The pace of debt accumulation for these countries that are eligible for the benefits under the Debt Service Suspension Initiative (DSSI) was nearly twice the rate of other low- and middle-income countries in 2019, says the report.
The debt stock of DSSI-eligible countries to official bilateral creditors, composed by mostly G-20 countries, reached $178 billion in 2019 and accounted for 17 per cent of long-term net debt flows to low- and middle-income countries.
The G20 endorsed the Debt Service Suspension Initiative (DSSI) in April 2020 to help up to 73 of the poorest countries manage the impact of the Covid-19 pandemic, in response to a call from the World Bank and the International Monetary Fund.
Within the G-20 creditor group there have been some important shifts characterised by a marked increase in lending by G-20 member countries that are themselves middle-income countries.
For example, China, by far the largest creditor, has seen its share of the combined debt owed to G-20 countries rise from 45 per cent in 2013 to 63 per cent at end-2019. Over the same period the share for Japan, the second largest G-20 creditor, has remained broadly the same at 15 per cent.
The 2021 IDS data release also reflects progress made to increase coverage of complex debt instruments, given their rising prominence in the debt profiles of developing countries. The central bank and currency swap arrangements that represent loans from other central banks also occur in low- and middle-income countries. The World Bank said it is working to ensure that these debt instruments are captured in the IDS dataset.

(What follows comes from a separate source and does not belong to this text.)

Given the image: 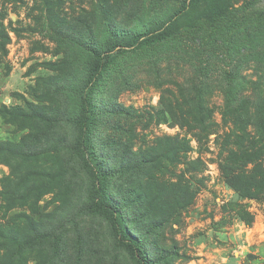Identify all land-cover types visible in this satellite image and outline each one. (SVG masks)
Here are the masks:
<instances>
[{"label": "rangeland", "instance_id": "rangeland-1", "mask_svg": "<svg viewBox=\"0 0 264 264\" xmlns=\"http://www.w3.org/2000/svg\"><path fill=\"white\" fill-rule=\"evenodd\" d=\"M181 1L0 0V231L46 232L12 264H136L84 209L94 185L84 158L109 173L108 194L155 264H264V190L253 186L264 170V0H227L213 23L201 16L164 42L114 50L92 93V152L66 148L92 61L84 42L104 45L107 21L156 29ZM30 105L46 119L16 114ZM229 168L257 194L235 189ZM12 251L0 234V264Z\"/></svg>", "mask_w": 264, "mask_h": 264}, {"label": "trees", "instance_id": "trees-1", "mask_svg": "<svg viewBox=\"0 0 264 264\" xmlns=\"http://www.w3.org/2000/svg\"><path fill=\"white\" fill-rule=\"evenodd\" d=\"M202 5L204 6L203 10H201ZM228 9L229 3L227 0H182L179 8L169 17L166 23L156 29H146L136 34H130L124 29L116 27L112 22L107 21L104 32V45L93 44L90 40L84 42V47L89 52L92 61L88 66L83 86L76 89V98L78 99L77 115L70 117L72 124L78 131V135L73 143L67 142L66 148L76 153L80 151L92 152L93 147L87 126L93 114L92 93L105 67L111 61L114 50L117 51L116 53H124L129 50L128 48L144 49L156 45L178 35L184 27L193 26L201 16L205 17L208 22L213 23L217 19L224 17L228 13ZM227 108L230 109L232 107L227 104ZM15 109L16 114H21V116L27 115L43 121L46 119L45 113L34 105L29 106L30 113L21 111L19 108ZM195 109L197 112H211L209 107L203 105L200 101L197 102ZM257 126L258 132L264 135V114L260 116ZM239 138L241 141L244 140L247 145H253V148L257 146L254 142L255 140L249 138L248 132H244V137L240 136ZM242 146L244 145L242 144ZM9 147L7 149L14 154H25L26 152L18 145ZM246 153V150H243L240 154H236L235 160L243 161ZM83 167L94 182L93 187L87 192V199L84 204L85 211L98 214L108 221L111 234L116 243L128 252L136 264H155L154 259L148 255L143 237L140 234H133L127 226L122 203L108 194L109 173L97 159H94L92 163L89 159L84 158ZM240 175L239 172L231 168L225 171L227 180L242 195L246 197L255 196L257 194L254 191L255 189H251L253 184L249 179L238 181ZM259 176L258 182L253 186L261 191L264 190V170L260 171ZM31 230L32 234L30 235L19 234L14 229H9L5 234L0 231V234L13 244L11 257L5 264H12L14 258L19 260L27 248L39 244L46 235L45 231L38 229L32 222Z\"/></svg>", "mask_w": 264, "mask_h": 264}]
</instances>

Increased debt transparency will help many low- and middle-income countries assess and manage their external debt through the current crisis and work with policymakers toward sustainable debt levels and terms, the World Bank pointed out.

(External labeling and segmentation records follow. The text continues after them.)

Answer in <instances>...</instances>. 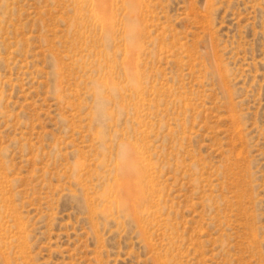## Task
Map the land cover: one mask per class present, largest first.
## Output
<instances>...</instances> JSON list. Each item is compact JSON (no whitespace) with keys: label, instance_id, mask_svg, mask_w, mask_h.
Wrapping results in <instances>:
<instances>
[{"label":"rangeland","instance_id":"rangeland-1","mask_svg":"<svg viewBox=\"0 0 264 264\" xmlns=\"http://www.w3.org/2000/svg\"><path fill=\"white\" fill-rule=\"evenodd\" d=\"M101 4L0 0V264H264V0Z\"/></svg>","mask_w":264,"mask_h":264},{"label":"clouds","instance_id":"clouds-1","mask_svg":"<svg viewBox=\"0 0 264 264\" xmlns=\"http://www.w3.org/2000/svg\"><path fill=\"white\" fill-rule=\"evenodd\" d=\"M137 27L138 24L135 20H129L127 22V42L129 45H134L136 42L135 29ZM92 87L94 89L93 113L95 116V127L99 129L100 148L103 151L104 143L108 136V124L113 115V99L118 93L114 87L106 89L99 83L93 84ZM126 155L127 149L125 146H122L121 158H126Z\"/></svg>","mask_w":264,"mask_h":264},{"label":"bare ground","instance_id":"bare-ground-1","mask_svg":"<svg viewBox=\"0 0 264 264\" xmlns=\"http://www.w3.org/2000/svg\"><path fill=\"white\" fill-rule=\"evenodd\" d=\"M102 2L106 3L110 2V0H95L97 11L104 16V18H102L104 27L109 28L108 20L110 14L108 12L107 14L106 12H103L105 9H103L104 6L102 7ZM134 164L135 162L133 161L132 157L127 153L126 158H124L122 162V165H120L121 167H119L121 171V177L117 181V188L124 193L125 197L128 198L127 200L130 199L138 207L143 201L144 191L142 182L144 181V177L141 172L136 170Z\"/></svg>","mask_w":264,"mask_h":264}]
</instances>
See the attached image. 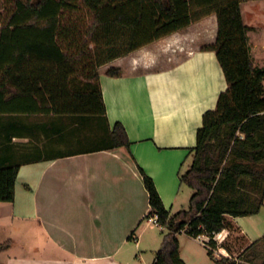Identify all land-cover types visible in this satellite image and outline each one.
<instances>
[{"label":"crops","instance_id":"1","mask_svg":"<svg viewBox=\"0 0 264 264\" xmlns=\"http://www.w3.org/2000/svg\"><path fill=\"white\" fill-rule=\"evenodd\" d=\"M245 5L255 8L256 26L246 20ZM242 15L254 65L264 69V0L244 2ZM217 35L213 14L99 69L108 123L124 125L130 149L93 151L92 117L0 114V167L20 166L14 202H0V244L11 243L0 264L155 263L157 253L149 255L142 244L154 226L164 228L147 218L151 206L140 168L171 214L189 208L195 191L186 190L181 175L193 163L204 114L217 109L229 88L216 51L203 49ZM113 68L122 75L112 76ZM243 180L240 191L253 197L264 186ZM228 219L233 228L222 231L215 249L205 234H179L186 264L240 261L253 244L264 260V203L255 215ZM185 237L203 252L186 251Z\"/></svg>","mask_w":264,"mask_h":264},{"label":"trees","instance_id":"2","mask_svg":"<svg viewBox=\"0 0 264 264\" xmlns=\"http://www.w3.org/2000/svg\"><path fill=\"white\" fill-rule=\"evenodd\" d=\"M253 0H0V114L96 119V149H130L121 122L110 127L99 69L210 15L218 18L216 51L229 88L198 129L193 163L181 182L195 192L171 214L154 180L140 168L151 212L165 234L154 264H186L179 234L215 235L230 217L260 212L261 197L241 192L244 177L264 184V69L254 65L242 4ZM112 76L122 72L113 68ZM94 139V136L92 137ZM19 165L0 167V202H14ZM137 231V230H136ZM132 236L129 238L131 239ZM0 244V253L10 247ZM214 257L213 250L209 251ZM216 264H264L255 244Z\"/></svg>","mask_w":264,"mask_h":264},{"label":"rangeland","instance_id":"3","mask_svg":"<svg viewBox=\"0 0 264 264\" xmlns=\"http://www.w3.org/2000/svg\"><path fill=\"white\" fill-rule=\"evenodd\" d=\"M245 11H246V20L251 23H255V26L257 25V21H255L256 19V15H255V8H252V5H245ZM263 19V18H262ZM185 168L187 167L186 164L184 166ZM187 172V171H186ZM186 190H190L189 187H186ZM264 193V186H261L259 189L254 190V196L255 197H261ZM186 205V204H185ZM154 236L158 237L159 236V242L157 243V245H152L151 243V238H153ZM165 234L164 232H162V230L159 227L154 226V228L152 229V231L150 232V235H147V241L144 242L142 244V249L147 252L149 255H152V253H158L161 248H162V244H163V240H164ZM185 244H184V249L186 251H190L192 253H199L201 252V247L198 243H195L194 241L189 240L187 237H185ZM161 241V242H160ZM132 247L133 245H127L126 249H128L129 247ZM203 252V251H202ZM1 259V258H0Z\"/></svg>","mask_w":264,"mask_h":264},{"label":"built area","instance_id":"4","mask_svg":"<svg viewBox=\"0 0 264 264\" xmlns=\"http://www.w3.org/2000/svg\"><path fill=\"white\" fill-rule=\"evenodd\" d=\"M150 221L153 222L154 224H156V225L159 226L157 216H152V217L150 218ZM222 233H223V232H220V233L216 234L215 237H214V239L217 240V241H218V240H221V239H222ZM207 236H208V235H207ZM202 237H203V235L198 236V238H202Z\"/></svg>","mask_w":264,"mask_h":264}]
</instances>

“Achieving long-term debt sustainability will depend on a large-scale shift in the world’s approach to debt and investment transparency,” said World Bank Group President David Malpass. “The time has come for a much more comprehensive approach to tackling the debt crisis facing the people in the poorest countries—one that involves debt-service suspension as well as broader efforts such as debt-stock reduction and swifter debt-restructuring, grounded in greater debt transparency.”

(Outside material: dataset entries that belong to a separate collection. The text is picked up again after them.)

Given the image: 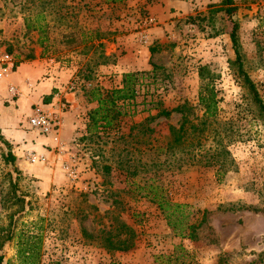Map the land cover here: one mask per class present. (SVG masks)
<instances>
[{
    "label": "rangeland",
    "instance_id": "obj_1",
    "mask_svg": "<svg viewBox=\"0 0 264 264\" xmlns=\"http://www.w3.org/2000/svg\"><path fill=\"white\" fill-rule=\"evenodd\" d=\"M232 1L0 0V49L16 65L41 62L74 94V104L59 110L71 126L57 132L56 145H43L44 162L29 163L23 155L28 142L12 144L0 134V228L13 220L19 231L41 219V264H172L166 256L181 248L189 264H264V117L251 103L230 40L235 23L242 70L264 101V0ZM142 31L149 36L145 44ZM136 44L144 47L148 70L134 71L137 97L127 112L135 114L123 115L108 136L89 138L88 113L96 107L91 90L121 87L108 82L106 68ZM202 69L234 162L219 181L214 169L191 165L185 151H166L168 129L181 114L139 125L156 108L186 106L190 119L201 117ZM8 150L20 173L16 191L25 200L12 219L18 206L11 198L12 166L4 163ZM72 168L75 179L68 175ZM154 194L187 204L192 223L203 220L195 239L173 234ZM128 234L129 250L106 249V237ZM0 253L1 264H15V241H6Z\"/></svg>",
    "mask_w": 264,
    "mask_h": 264
},
{
    "label": "trees",
    "instance_id": "obj_2",
    "mask_svg": "<svg viewBox=\"0 0 264 264\" xmlns=\"http://www.w3.org/2000/svg\"><path fill=\"white\" fill-rule=\"evenodd\" d=\"M113 2H122L123 0H112ZM232 0H224L225 5L232 4ZM234 8H226V14L230 17ZM232 30L230 32V40L232 48L235 53V63L245 84L248 94L250 95L251 103L254 105L258 114L264 117V101L260 98L255 85L242 70L241 56L239 53V46L237 42L236 30L237 24L232 23ZM200 72L201 86L200 94L198 96V105L202 108L201 117L188 116L189 109L186 106H180L171 110L165 108H156L157 112L154 115H148L139 125L152 121L160 117L168 118L173 113L181 114V121L178 126L169 127L170 141L166 146V151L177 150L185 151L187 161L191 165L203 166L214 169L216 181L221 180L222 176L231 170L234 166L233 159L227 146L230 144L228 140L229 134L225 130H221L216 126L218 117V99L214 94V90L209 82L205 81L202 72ZM138 73L123 74L121 80V87L112 90H102L99 87H94L91 90L93 102H96V107L89 111L87 122V135L89 138H101L108 136L115 129L119 130V124L122 116L127 115L129 107L135 106V99L137 97L136 87L139 85ZM129 113L128 115H134ZM121 117V118H120ZM135 127V125L133 126ZM151 131V130H149ZM1 138V137H0ZM2 139V138H1ZM8 145V144H6ZM16 157L10 150L4 154V163L11 165L12 170L9 174L11 181V198L12 204L18 206L17 210L11 215V219L15 214L24 209L25 200L16 191V182L20 179V173L15 167ZM105 171L110 169L109 166H104ZM15 174L16 176H12ZM166 221L168 228L173 234L193 240L196 238L194 234L196 228L201 225L203 220L198 224L191 222L192 213L188 209L187 204L174 202L164 196L152 197ZM256 209V208H255ZM260 210V209H259ZM264 211V209L260 210ZM42 220L32 222L31 228L23 225L22 230H15V221L9 223L7 228H0V251L2 250L6 241H15V264H41L42 261ZM128 230L124 225L121 226ZM129 232V230H128ZM106 249L112 251H127L133 246V236L131 234L121 238L118 235L108 236L104 239ZM188 252L181 248V252L175 250L172 254L166 256L168 263L172 264H189ZM4 260V255L0 253V264ZM8 263V261H7ZM218 264H223L219 260Z\"/></svg>",
    "mask_w": 264,
    "mask_h": 264
},
{
    "label": "crops",
    "instance_id": "obj_3",
    "mask_svg": "<svg viewBox=\"0 0 264 264\" xmlns=\"http://www.w3.org/2000/svg\"><path fill=\"white\" fill-rule=\"evenodd\" d=\"M112 47L113 49H110L109 52L116 51V48ZM143 48L136 44L134 48L126 50L122 62L118 61L106 68L111 74L107 78L110 79L108 81L110 84L114 82L115 87L116 85L120 86L122 73L148 70V64L144 61L146 52ZM140 55L142 56L140 57ZM130 57L133 60H130ZM10 86L15 87L19 93L16 99L11 98L8 91ZM73 101L74 94L62 88L53 73H48L44 64L37 60L20 63L7 78L0 80V134L4 135V138L12 144L28 142L27 151L43 154L47 158L48 154L43 145H56L59 141L58 135L48 137L35 135L34 132L29 131L32 129L29 128L28 121L22 124V114H29V118L34 106L52 105L54 111L62 119V124L57 132H62L64 129H69L71 123L69 116L65 113L61 115L59 110L64 103H73Z\"/></svg>",
    "mask_w": 264,
    "mask_h": 264
},
{
    "label": "built area",
    "instance_id": "obj_4",
    "mask_svg": "<svg viewBox=\"0 0 264 264\" xmlns=\"http://www.w3.org/2000/svg\"><path fill=\"white\" fill-rule=\"evenodd\" d=\"M152 22L153 19L149 18L145 23L151 24ZM148 40V33L146 31H142L140 33L141 43L145 44L148 42ZM15 67L16 64L12 56H10L5 50L0 49V80L7 78L15 70ZM8 91L11 94L12 99H16L19 95L17 89L13 86H10ZM27 121L29 127L32 130L36 131L37 134L44 136L49 134L56 135V132L59 130L62 124L60 115L54 111V106L52 105L47 107L34 106ZM23 155L29 163L44 162L46 160L45 155L32 151H26ZM68 175L72 179H75L76 170L73 168L70 169Z\"/></svg>",
    "mask_w": 264,
    "mask_h": 264
}]
</instances>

Greater debt transparency is critical to productive investment and debt sustainability. The World Bank Group has called for full transparency of the terms of the existing and new debt and debt-like commitments of the governments of the poorest countries. It has urged creditors and debtors alike to embrace this transparency—to facilitate analysis that would enable countries to identify sovereign-debt levels that are consistent with growth and poverty reduction.
“Debt is what enables governments to have extra resources they need to invest in health systems, education, or infrastructure,” said World Bank Chief Economist Carmen Reinhart. “If you have a debt problem, all those ambitions suffer. That’s why it’s important to get the debt onto sustainable ground as quickly as possible. We can’t afford another lost decade.”
The World Bank Group expects to deploy up to $160 billion in financial support over 15 months to help more than 100 countries protect the poor and vulnerable, support businesses, and bolster economic recovery. This includes $50 billion of new IDA resources through grants and highly concessional loans.